The scrawny, hyperanimated tweaker behind the desk had a shoebox full of cheap porn compilation DVDs that a handwritten sign offered for two dollars a piece. When I asked about the DVD players, he rattled the box at me in a manner that I guess was meant to be enticing.

“The queer ones are mostly toward the bottom,” the guy told me, weird blue eyes jittering around like they were trying to figure out a way to escape from their sockets. “Not that I got anything against queers. Takes all kinds, I guess. Anyway, if you return the DVD when you’re done you can have one of your dollars back.”

I kept on forgetting that I was supposed to be a boy. I couldn’t help but wonder what Malloy thought about being constantly mistaken for some kind of gay Daddy. If it bothered him, he never let it show.

The DVDs in the box were the kind that promise SIX SIZZLING HOURS OF NONSTOP XXX ACTION but actually feature one so-so scene with a girl you’ve maybe heard of, along with endless hours of swimmy European crap from 1985. I didn’t bother to dig for the gay ones. I was afraid to look too closely at the ones on top, in case there might be one of mine in there.

“No Naughty Teens,” Malloy said, rifling through the box as I checked us in with cash and tried to avoid looking at the desk clerk’s manic rictus of gray, rotten teeth. He bobbed and twitched nonstop behind the desk, like a puppet made out of beef jerky.

“Yeah well,” the clerk replied. “If you don’t see one you like, there’s Le Sex Shoppe over on Van Nuys. Tell ’em Reno from the Palm sent you and you’ll get a discount.”

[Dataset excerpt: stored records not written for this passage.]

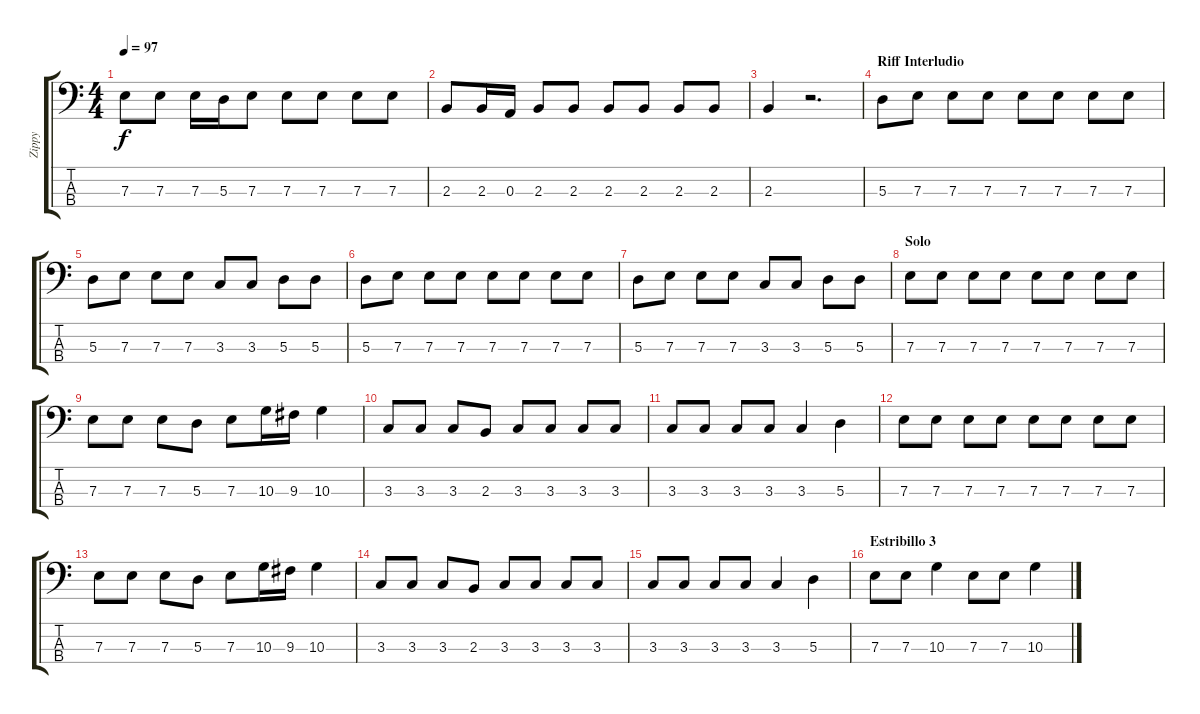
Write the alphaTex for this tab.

\track ("Zippy" "Zippy") {instrument electricbassfinger}
\staff {score tabs}
\tuning (G2 D2 A1 E1) {hide}
\ts (4 4)
\tempo 97
\clef f4
\ks c
7.3.8{dy f} 7.3.8 7.3.16 5.3.16 7.3.8 7.3.8 7.3.8 7.3.8 7.3.8 |
2.3.8 2.3.16 0.3.16 2.3.8 2.3.8 2.3.8 2.3.8 2.3.8 2.3.8 |
2.3.4 r.2{d} |
\section ("" "Riff Interludio")
5.3.8 7.3.8 7.3.8 7.3.8 7.3.8 7.3.8 7.3.8 7.3.8 |
5.3.8 7.3.8 7.3.8 7.3.8 3.3.8 3.3.8 5.3.8 5.3.8 |
5.3.8 7.3.8 7.3.8 7.3.8 7.3.8 7.3.8 7.3.8 7.3.8 |
5.3.8 7.3.8 7.3.8 7.3.8 3.3.8 3.3.8 5.3.8 5.3.8 |
\section ("" "Solo")
7.3.8 7.3.8 7.3.8 7.3.8 7.3.8 7.3.8 7.3.8 7.3.8 |
7.3.8 7.3.8 7.3.8 5.3.8 7.3.8 10.3.16 9.3.16 10.3.4 |
3.3.8 3.3.8 3.3.8 2.3.8 3.3.8 3.3.8 3.3.8 3.3.8 |
3.3.8 3.3.8 3.3.8 3.3.8 3.3.4 5.3.4 |
7.3.8 7.3.8 7.3.8 7.3.8 7.3.8 7.3.8 7.3.8 7.3.8 |
7.3.8 7.3.8 7.3.8 5.3.8 7.3.8 10.3.16 9.3.16 10.3.4 |
3.3.8 3.3.8 3.3.8 2.3.8 3.3.8 3.3.8 3.3.8 3.3.8 |
3.3.8 3.3.8 3.3.8 3.3.8 3.3.4 5.3.4 |
\section ("" "Estribillo 3")
7.3.8 7.3.8 10.3.4 7.3.8 7.3.8 10.3.4
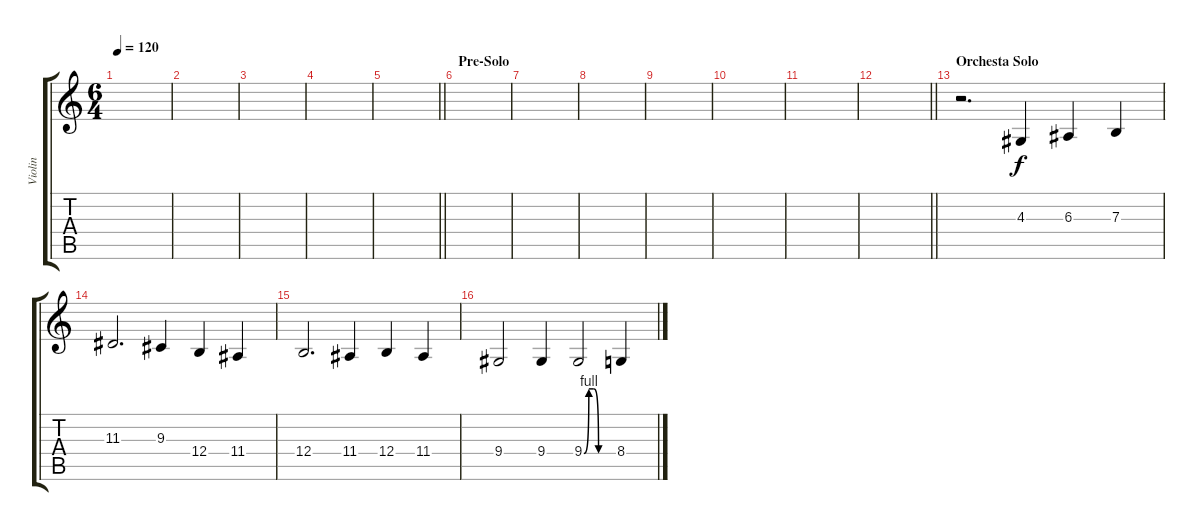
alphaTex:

\track ("Violin" "Violin") {instrument violin}
\staff {score tabs}
\tuning (Db4 Ab3 E3 B2 Gb2 Db2) {hide}
\ts (6 4)
\tempo 120
\clef g2
\ks c
|
|
|
|
\barLineRight lightlight
|
\section ("" "Pre-Solo")
|
|
|
|
|
|
\barLineRight lightlight
|
\section ("" "Orchesta Solo")
r.2{d volume 14} 4.3.4 6.3.4 7.3.4 |
11.3.2{d} 9.3.4 12.4.4 11.4.4 |
12.4.2{d} 11.4.4 12.4.4 11.4.4 |
9.4.2 9.4.4 9.4{be (custom 0 0 10 4 20 4 30 0 60 0)}.2 8.4.4
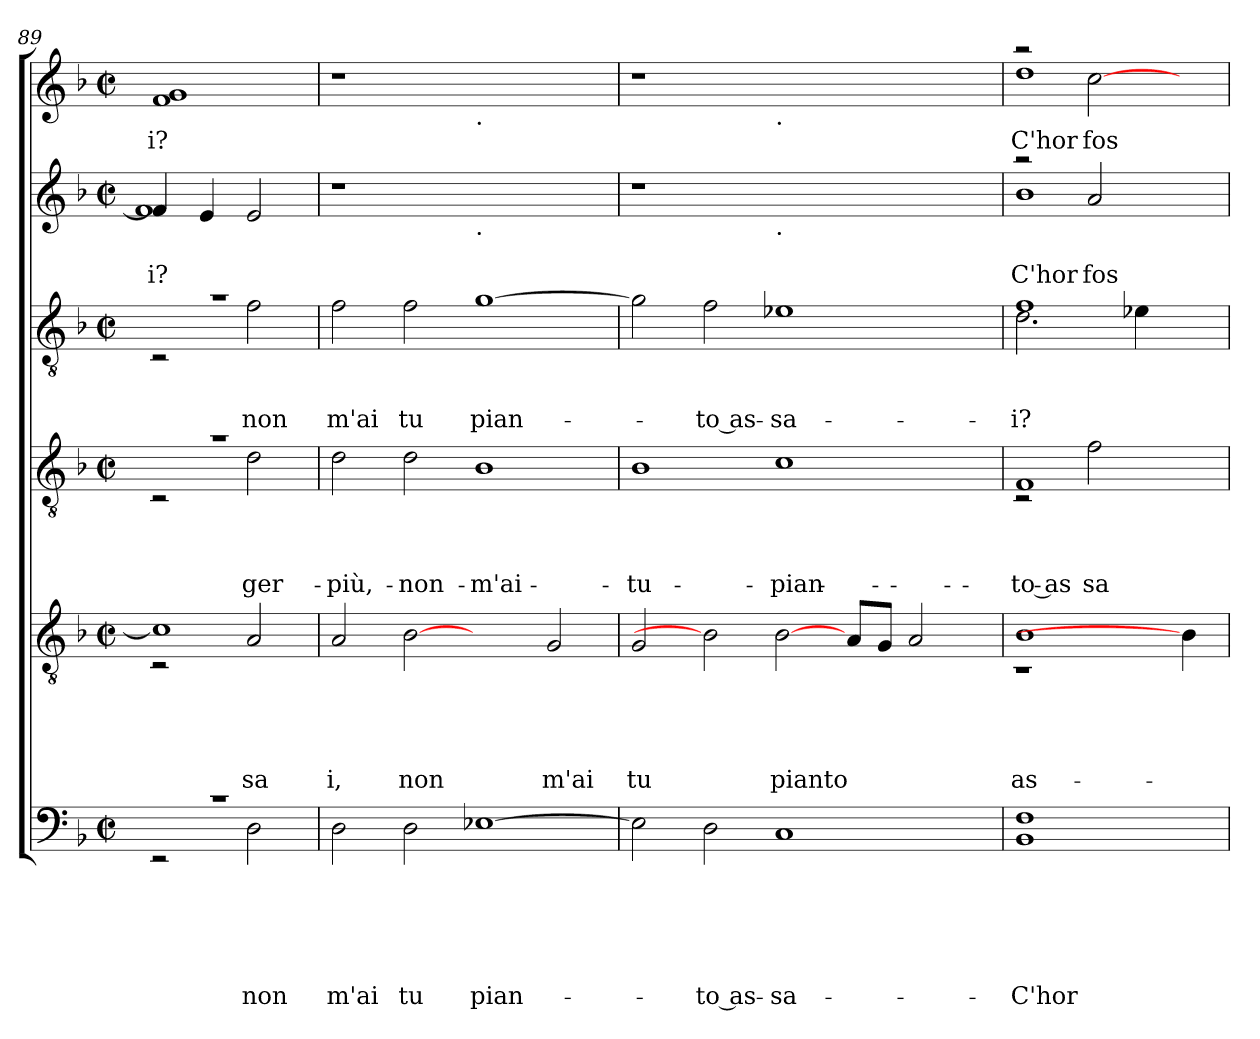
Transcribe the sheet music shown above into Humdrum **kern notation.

**kern	**text	**text	**text	**text	**text	**text	**kern	**text	**text	**text	**text	**text	**kern	**text	**text	**text	**text	**kern	**text	**text	**text	**kern	**text	**text	**kern	**text
*part6	*part6	*part6	*part6	*part6	*part6	*part6	*part5	*part5	*part5	*part5	*part5	*part5	*part4	*part4	*part4	*part4	*part4	*part3	*part3	*part3	*part3	*part2	*part2	*part2	*part1	*part1
*staff6	*staff6	*staff6	*staff6	*staff6	*staff6	*staff6	*staff5	*staff5	*staff5	*staff5	*staff5	*staff5	*staff4	*staff4	*staff4	*staff4	*staff4	*staff3	*staff3	*staff3	*staff3	*staff2	*staff2	*staff2	*staff1	*staff1
*clefF4	*	*	*	*	*	*	*clefGv2	*	*	*	*	*	*clefGv2	*	*	*	*	*clefGv2	*	*	*	*clefG2	*	*	*clefG2	*
*k[b-]	*	*	*	*	*	*	*k[b-]	*	*	*	*	*	*k[b-]	*	*	*	*	*k[b-]	*	*	*	*k[b-]	*	*	*k[b-]	*
*F:	*	*	*	*	*	*	*F:	*	*	*	*	*	*F:	*	*	*	*	*F:	*	*	*	*F:	*	*	*F:	*
*M2/2	*	*	*	*	*	*	*M2/2	*	*	*	*	*	*M2/2	*	*	*	*	*M2/2	*	*	*	*M2/2	*	*	*M2/2	*
*met(c|)	*	*	*	*	*	*	*met(c|)	*	*	*	*	*	*met(c|)	*	*	*	*	*met(c|)	*	*	*	*met(c|)	*	*	*met(c|)	*
=89	=89	=89	=89	=89	=89	=89	=89	=89	=89	=89	=89	=89	=89	=89	=89	=89	=89	=89	=89	=89	=89	=89	=89	=89	=89	=89
*^	*	*	*	*	*	*	*^	*	*	*	*	*	*^	*	*	*	*	*^	*	*	*	*^	*	*	*	*
!	!	!	!	!	!	!	!	!	!	!	!	!	!	!	!	!	!	!	!	!	!	!	!	!	!	!	!	!	!LO:LY:b	!	!LO:LY:b
1rc	2rEE	.	.	.	.	.	.	1c]	2rC	.	.	.	.	.	1ra	2rC	.	.	.	.	1ra	2rC	.	.	.	4f/]	1f	.	-i?	1f 1g	-i?
.	.	.	.	.	.	.	.	.	.	.	.	.	.	.	.	.	.	.	.	.	.	.	.	.	.	4e/	.	.	.	.	.
!	!	!	!	!	!	!	!LO:LY:b	!	!	!	!	!	!	!LO:LY:b	!	!	!	!	!	!LO:LY:b	!	!	!	!	!LO:LY:b	!	!	!	!	!	!
.	2D\	.	.	.	.	.	non	.	2A/	.	.	.	.	-sa-	.	2d\	.	.	.	-ger-	.	2f\	.	.	non	2e/	.	.	.	.	.
*	*	*	*	*	*	*	*	*	*	*	*	*	*	*	*	*	*	*	*	*	*	*	*	*	*	*v	*v	*	*	*	*
=90	=90	=90	=90	=90	=90	=90	=90	=90	=90	=90	=90	=90	=90	=90	=90	=90	=90	=90	=90	=90	=90	=90	=90	=90	=90	=90	=90	=90	=90	=90
!	!	!	!	!	!	!	!LO:LY:b	!	!	!	!	!	!	!LO:LY:b	!	!	!	!	!	!LO:LY:b	!	!	!	!	!LO:LY:b	!	!	!	!	!
*v	*v	*	*	*	*	*	*	*	*	*	*	*	*	*	*v	*v	*	*	*	*	*v	*v	*	*	*	*	*	*	*	*
*	*	*	*	*	*	*	*v	*v	*	*	*	*	*	*	*	*	*	*	*	*	*	*	*	*	*	*	*
2D\	.	.	.	.	.	m'ai	2A/	.	.	.	.	-i,	2d\	.	.	.	-più,	2f\	.	.	m'ai	1r	.	.	1r	.
!	!	!	!	!	!	!LO:LY:b	!	!	!	!	!	!LO:LY:b	!	!	!	!	!LO:LY:b	!	!	!	!LO:LY:b	!	!	!	!	!
2D\	.	.	.	.	.	tu	[2B-	.	.	.	.	non	2d\	.	.	.	non	2f\	.	.	tu	.	.	.	.	.
!	!	!	!	!	!	!	!	!	!	!	!	!	!	!	!	!	!	!	!	!	!	!	!	!	!LO:TX:b:t=.	!
!	!	!	!	!	!	!	!	!	!	!	!	!	!	!	!	!	!	!	!	!	!	!LO:TX:b:t=.	!	!	!	!
!	!	!	!	!	!	!LO:LY:b	!	!	!	!	!	!	!	!	!	!	!LO:LY:b	!	!	!	!LO:LY:b	!	!	!	!	!
[>1E-X	.	.	.	.	.	pian-	2ryy	.	.	.	.	.	1B-	.	.	.	m'ai	[>1g	.	.	pian-	1ryy	.	.	1ryy	.
!	!	!	!	!	!	!	!	!	!	!	!	!LO:LY:b	!	!	!	!	!	!	!	!	!	!	!	!	!	!
.	.	.	.	.	.	.	2G/	.	.	.	.	m'ai	.	.	.	.	.	.	.	.	.	.	.	.	.	.
=91	=91	=91	=91	=91	=91	=91	=91	=91	=91	=91	=91	=91	=91	=91	=91	=91	=91	=91	=91	=91	=91	=91	=91	=91	=91	=91
!	!	!	!	!	!	!	!	!	!	!	!	!LO:LY:b	!	!	!	!	!LO:LY:b:rj	!	!	!	!	!	!	!	!	!
2E-\]	.	.	.	.	.	.	2G/	.	.	.	.	tu	1B-	.	.	.	tu	2g\]	.	.	.	1r	.	.	1r	.
!	!	!	!	!	!	!LO:LY:b:rj	!	!	!	!	!	!	!	!	!	!	!	!	!	!	!LO:LY:b:rj	!	!	!	!	!
2D\	.	.	.	.	.	-to as-	2B-]	.	.	.	.	.	.	.	.	.	.	2f\	.	.	-to as-	.	.	.	.	.
!	!	!	!	!	!	!	!	!	!	!	!	!	!	!	!	!	!	!	!	!	!	!	!	!	!LO:TX:b:t=.	!
!	!	!	!	!	!	!	!	!	!	!	!	!	!	!	!	!	!	!	!	!	!	!LO:TX:b:t=.	!	!	!	!
!	!	!	!	!	!	!LO:LY:b:rj	!	!	!	!	!	!LO:LY:b:rj	!	!	!	!	!LO:LY:b	!	!	!	!LO:LY:b:rj	!	!	!	!	!
1C	.	.	.	.	.	-sa-	[2B-\	.	.	.	.	pian­to	1c	.	.	.	pian-	1e-X	.	.	-sa-	1ryy	.	.	1ryy	.
.	.	.	.	.	.	.	8A/L	.	.	.	.	.	.	.	.	.	.	.	.	.	.	.	.	.	.	.
.	.	.	.	.	.	.	8G/J	.	.	.	.	.	.	.	.	.	.	.	.	.	.	.	.	.	.	.
.	.	.	.	.	.	.	2A/	.	.	.	.	.	.	.	.	.	.	.	.	.	.	.	.	.	.	.
4ryy	.	.	.	.	.	.	.	.	.	.	.	.	4ryy	.	.	.	.	4ryy	.	.	.	4ryy	.	.	4ryy	.
=92	=92	=92	=92	=92	=92	=92	=92	=92	=92	=92	=92	=92	=92	=92	=92	=92	=92	=92	=92	=92	=92	=92	=92	=92	=92	=92
!	!	!	!	!	!	!LO:LY:b	!	!	!	!	!	!LO:LY:b	!	!	!	!	!LO:LY:b	!	!	!	!LO:LY:b	!	!	!LO:LY:b	!	!LO:LY:b
*	*	*	*	*	*	*	*^	*	*	*	*	*	*^	*	*	*	*	*^	*	*	*	*^	*	*	*^	*
1BB- 1F	.	.	.	.	.	C'hor	1B-	1rC	.	.	.	.	as-	1F	2rC	.	.	.	-to as-	1f	2.d\	.	.	-i?	2raa	1b-	.	-C'hor	2raa	1dd	-C'hor
!	!	!	!	!	!	!	!	!	!	!	!	!	!	!	!	!	!	!	!LO:LY:b	!	!	!	!	!	!	!	!	!LO:LY:b	!	!	!LO:LY:b
.	.	.	.	.	.	.	.	.	.	.	.	.	.	.	2f\	.	.	.	-sa-	.	.	.	.	.	2a/	.	.	fos-	[<2cc\	.	fos-
.	.	.	.	.	.	.	.	.	.	.	.	.	.	.	.	.	.	.	.	.	4e-\	.	.	.	.	.	.	.	.	.	.
4ryy	.	.	.	.	.	.	4B-\]	4ryy	.	.	.	.	.	4ryy	4ryy	.	.	.	.	4ryy	4ryy	.	.	.	4ryy	4ryy	.	.	4ryy	4ryy	.
*	*	*	*	*	*	*	*v	*v	*	*	*	*	*	*	*	*	*	*	*	*v	*v	*	*	*	*v	*v	*	*	*v	*v	*
*	*	*	*	*	*	*	*	*	*	*	*	*	*v	*v	*	*	*	*	*	*	*	*	*	*	*	*	*
=	=	=	=	=	=	=	=	=	=	=	=	=	=	=	=	=	=	=	=	=	=	=	=	=	=	=
*-	*-	*-	*-	*-	*-	*-	*-	*-	*-	*-	*-	*-	*-	*-	*-	*-	*-	*-	*-	*-	*-	*-	*-	*-	*-	*-
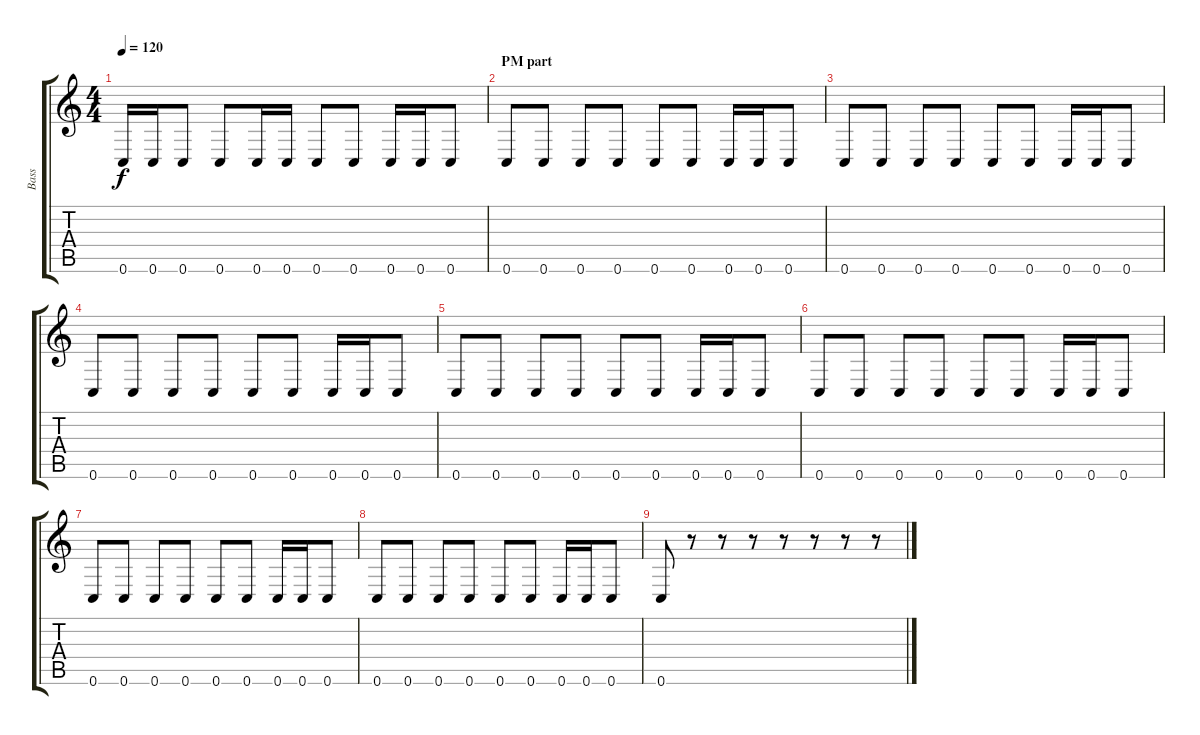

“Great,” I said, feeling like I needed to wash my brain.

“Let’s go,” Malloy said.

Although I’d driven right past Le Sex Shoppe a billion times, I’d never actually been inside. I could get pretty much any dirty DVD I wanted for free since I used to write reviews for AVN and I got free toys from Doc Johnson because I used their stuff exclusively on our Web site. There’d never really been a reason for me to go to a place like Le Sex Shoppe. Until now.

A lot of people are surprised that these kinds of places are still booming, considering the fact that everything is available on the Internet. The truth is, there are still plenty of guys who share computers with their wives, guys who don’t own computers, or guys who just prefer to pay cash for their smut. Places like that also feature video booths so guys with too much feminine supervision at home can rub out a quick one on their lunch hour.

“Here,” Malloy said, indicating a row of similarly packaged DVDs in the amateur section. Sure enough, it was Naughty Teens.

Seeing them all side by side like that, I was suddenly hit with the sheer number of girls involved in this nasty business. There were twenty-one DVDs in a tidy row. Each DVD contained four or five scenes. Sure, there were a few repeats but still, that meant there had been nearly a hundred girls involved in this sex slave racket. It must cost a pretty penny to buy, house, feed and most importantly keep secret, such a large group of illegal foreign women. I couldn’t imagine the meager sales of these DVDs alone provided enough income to make something like that profitable enough to be worth the risk.

I shared my thoughts with Malloy.

“It just seems odd to me that they don’t bother to really shoot the hell out of each girl,” I said. “A busy actress can shoot twenty-five scenes a month even without a gun to her head. These girls only do one or two scenes each. Why not get the maximum value out of their investments?”